674 words, 3:22 minutes


Marketing communications strategy is often driven by business or organizational activities such as product launches or upgrades, new service offerings, mergers or acquisitions, executive hires and other events controlled internally.

But it’s a brave and confusing new communications world out there and now is the time for marketing communications to drive strategy – rather than having strategy dictated to them. The proliferation of online and offline media channels, the challenges of omni-channel communication experiences, the rise of social media, the blurring between B2B and B2C experiences and other factors should put marketing communications squarely in the driver’s seat – if you know what you’re talking about.

It’s the job of marketing communications professionals to bring an understanding of the forces beyond the company’s control, to step back from the daily internal activity and get a handle on the trends that will impact the success of the communications plans.

Convergence of paid, owned, earned media – This trend has been happening for a while and is the result of clever marketers, media companies starved for revenue channels and sophisticated audiences weary of sales pitches (not necessarily in that order). Paid media was pretty straightforward - digital, print, TV, out of home, events or sponsorships, etc. Then social media took a piece of the paid pie with tools such as promoted Facebook posts or Twitter tweets. Other tactics, mentioned below, have made paid media strategies a little more complex today.

Owned media is usually branded by a company or organization. This could be whitepapers, newsletters, blogs, websites, microsites, social media channels and any other format or channel owned by the company. In any case, you usually know who is providing the content.

Earned media includes media relations and tactics such as news articles, features, op-eds and social media posts. User generated distribution through social media, blogs, reviews, comments, survey responses and other tactics could be considered a part of earned media although some marketers call this shared media.

The lines between all three are clearly blurring (pun intended) when you consider tactics such as native advertising, advertorials and sponsored news items. The main consideration for convergence is how removing one media channel negatively impacts the performance of the others. For example, failure to advertise after positive coverage in earned media will result in lost sales.

Rise of purpose-driven content – Content fills the media channels mentioned above. Organizations have been generating content for centuries, but the advent of content marketing is driven by the need for research behind a marketing plan. Defining who you target, how they consume content (paid, owned, earned media), what formats to use (video, infographics, whitepapers, etc.) and when to serve information throughout the conversion funnel is as important as content itself. Content fills the media channels but, more important, content fulfills the need to get people from attention to interest to desire to action in the funnel.

Analytics for MROI – If you’re a marketer with an unlimited protected budget you can skip this section. Also, where do you work?

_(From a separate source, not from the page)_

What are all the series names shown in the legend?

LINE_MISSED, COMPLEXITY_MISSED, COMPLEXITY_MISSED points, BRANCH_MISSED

The rest of us are constantly justifying our budgets, fighting to get more and generally trying to prove our value to our companies through marketing return on investment (MROI). Marketers need a formal, documented measurement framework that ties general business objectives such as increasing revenue to specific metrics such as media placements, website activity and interaction, inbound calls, etc.

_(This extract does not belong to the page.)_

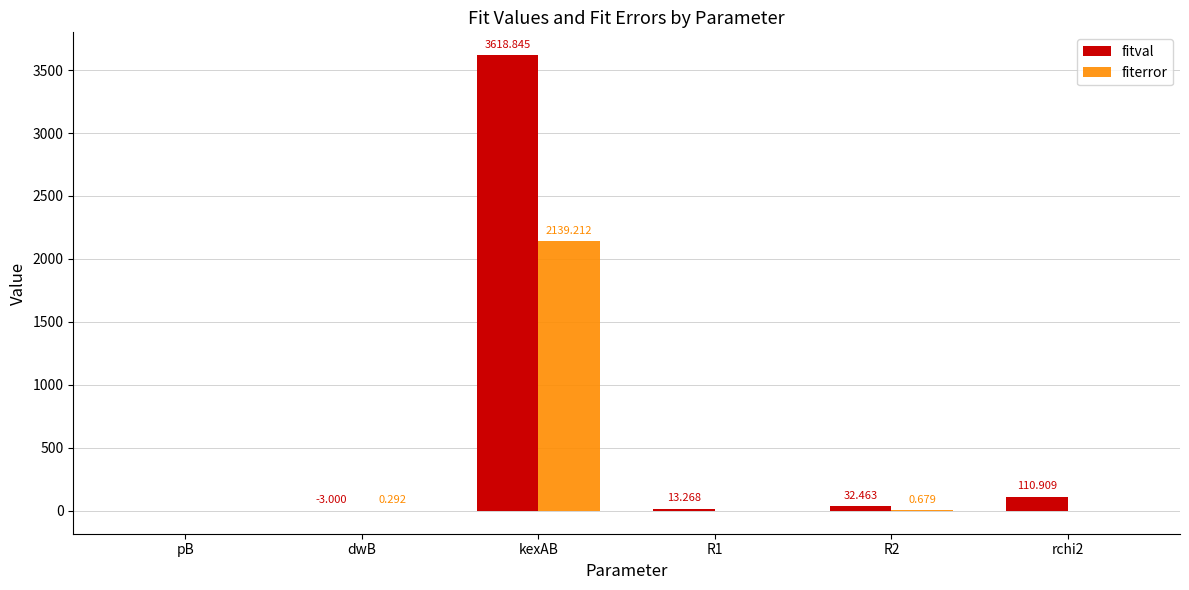

At which label does fiterror reach its peak?

kexAB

Analytics should help marketers get past budget justification and facilitate learning through testing. Measuring can help you fail fast and optimize victories and should cover content, media and timing - analyze what you say and when and where you say it. We tend to associate analytics with online tactics but it’s important to measure both online and offline tactics within a campaign. An example of measuring the impact of offline and online tactics could include targeting certain metro areas with events and media relations while executing advertising and direct response tactics nationwide.

Understanding these major trends will help define the discipline of marketing communications and provide value in the role within your organization.